## Work item:
Copy word for word the lines from the start of the records through the line that contains "drink coaster: present", both included.

## Object-level change descriptions:
((

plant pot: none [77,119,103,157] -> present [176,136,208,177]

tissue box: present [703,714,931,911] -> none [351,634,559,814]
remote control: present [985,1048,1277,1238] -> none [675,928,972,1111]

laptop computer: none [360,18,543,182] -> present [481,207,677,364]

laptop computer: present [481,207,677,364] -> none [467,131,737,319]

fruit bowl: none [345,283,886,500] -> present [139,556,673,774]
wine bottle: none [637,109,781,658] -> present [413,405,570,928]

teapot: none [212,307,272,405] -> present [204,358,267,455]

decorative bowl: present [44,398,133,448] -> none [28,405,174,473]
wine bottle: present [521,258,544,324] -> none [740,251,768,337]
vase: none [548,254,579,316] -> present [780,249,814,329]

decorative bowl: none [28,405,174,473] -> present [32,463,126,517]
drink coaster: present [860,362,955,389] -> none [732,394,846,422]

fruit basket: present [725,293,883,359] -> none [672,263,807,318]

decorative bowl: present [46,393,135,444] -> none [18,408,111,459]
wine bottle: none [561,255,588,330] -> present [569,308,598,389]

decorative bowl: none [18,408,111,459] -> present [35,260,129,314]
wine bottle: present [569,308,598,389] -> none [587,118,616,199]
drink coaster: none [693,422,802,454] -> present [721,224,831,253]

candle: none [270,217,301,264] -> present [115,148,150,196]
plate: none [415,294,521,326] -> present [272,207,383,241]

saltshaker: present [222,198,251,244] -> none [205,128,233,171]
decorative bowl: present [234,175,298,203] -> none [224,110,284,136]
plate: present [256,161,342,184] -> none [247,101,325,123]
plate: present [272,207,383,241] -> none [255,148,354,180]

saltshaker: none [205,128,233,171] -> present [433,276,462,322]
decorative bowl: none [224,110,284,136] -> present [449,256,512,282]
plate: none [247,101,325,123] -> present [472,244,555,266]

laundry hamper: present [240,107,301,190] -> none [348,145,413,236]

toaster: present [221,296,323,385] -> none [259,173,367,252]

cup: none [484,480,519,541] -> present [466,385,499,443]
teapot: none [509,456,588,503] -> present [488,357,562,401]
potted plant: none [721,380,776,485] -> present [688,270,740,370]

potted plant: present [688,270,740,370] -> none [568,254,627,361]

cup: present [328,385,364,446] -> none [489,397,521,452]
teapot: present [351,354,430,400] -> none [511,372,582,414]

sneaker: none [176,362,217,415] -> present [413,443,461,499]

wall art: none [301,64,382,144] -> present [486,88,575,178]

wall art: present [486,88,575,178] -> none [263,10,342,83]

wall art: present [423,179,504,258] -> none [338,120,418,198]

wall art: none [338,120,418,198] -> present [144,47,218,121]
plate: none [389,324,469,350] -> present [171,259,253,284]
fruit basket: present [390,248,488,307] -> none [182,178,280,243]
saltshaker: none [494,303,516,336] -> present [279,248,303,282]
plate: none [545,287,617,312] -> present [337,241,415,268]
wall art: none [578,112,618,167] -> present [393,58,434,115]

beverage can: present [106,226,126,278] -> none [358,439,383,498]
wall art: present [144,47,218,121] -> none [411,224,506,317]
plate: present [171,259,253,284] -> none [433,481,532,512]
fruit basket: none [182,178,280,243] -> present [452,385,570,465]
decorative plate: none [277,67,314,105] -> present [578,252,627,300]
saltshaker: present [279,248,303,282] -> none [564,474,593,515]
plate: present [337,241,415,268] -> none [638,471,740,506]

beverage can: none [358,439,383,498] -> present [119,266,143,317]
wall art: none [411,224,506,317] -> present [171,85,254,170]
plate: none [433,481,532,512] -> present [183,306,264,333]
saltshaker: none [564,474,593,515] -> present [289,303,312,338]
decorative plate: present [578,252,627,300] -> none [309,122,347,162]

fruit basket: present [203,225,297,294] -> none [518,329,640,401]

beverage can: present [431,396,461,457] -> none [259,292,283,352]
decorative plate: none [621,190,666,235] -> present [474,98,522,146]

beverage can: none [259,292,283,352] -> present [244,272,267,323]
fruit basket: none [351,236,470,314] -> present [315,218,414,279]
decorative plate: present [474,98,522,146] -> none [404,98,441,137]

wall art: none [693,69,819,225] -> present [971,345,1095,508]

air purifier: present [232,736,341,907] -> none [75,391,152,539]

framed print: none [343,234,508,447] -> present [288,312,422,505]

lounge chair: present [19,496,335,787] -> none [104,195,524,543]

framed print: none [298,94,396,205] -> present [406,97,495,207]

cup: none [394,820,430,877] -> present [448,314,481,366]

))

## Answer section:
plant pot: none [77,119,103,157] -> present [176,136,208,177]

tissue box: present [703,714,931,911] -> none [351,634,559,814]
remote control: present [985,1048,1277,1238] -> none [675,928,972,1111]

laptop computer: none [360,18,543,182] -> present [481,207,677,364]

laptop computer: present [481,207,677,364] -> none [467,131,737,319]

fruit bowl: none [345,283,886,500] -> present [139,556,673,774]
wine bottle: none [637,109,781,658] -> present [413,405,570,928]

teapot: none [212,307,272,405] -> present [204,358,267,455]

decorative bowl: present [44,398,133,448] -> none [28,405,174,473]
wine bottle: present [521,258,544,324] -> none [740,251,768,337]
vase: none [548,254,579,316] -> present [780,249,814,329]

decorative bowl: none [28,405,174,473] -> present [32,463,126,517]
drink coaster: present [860,362,955,389] -> none [732,394,846,422]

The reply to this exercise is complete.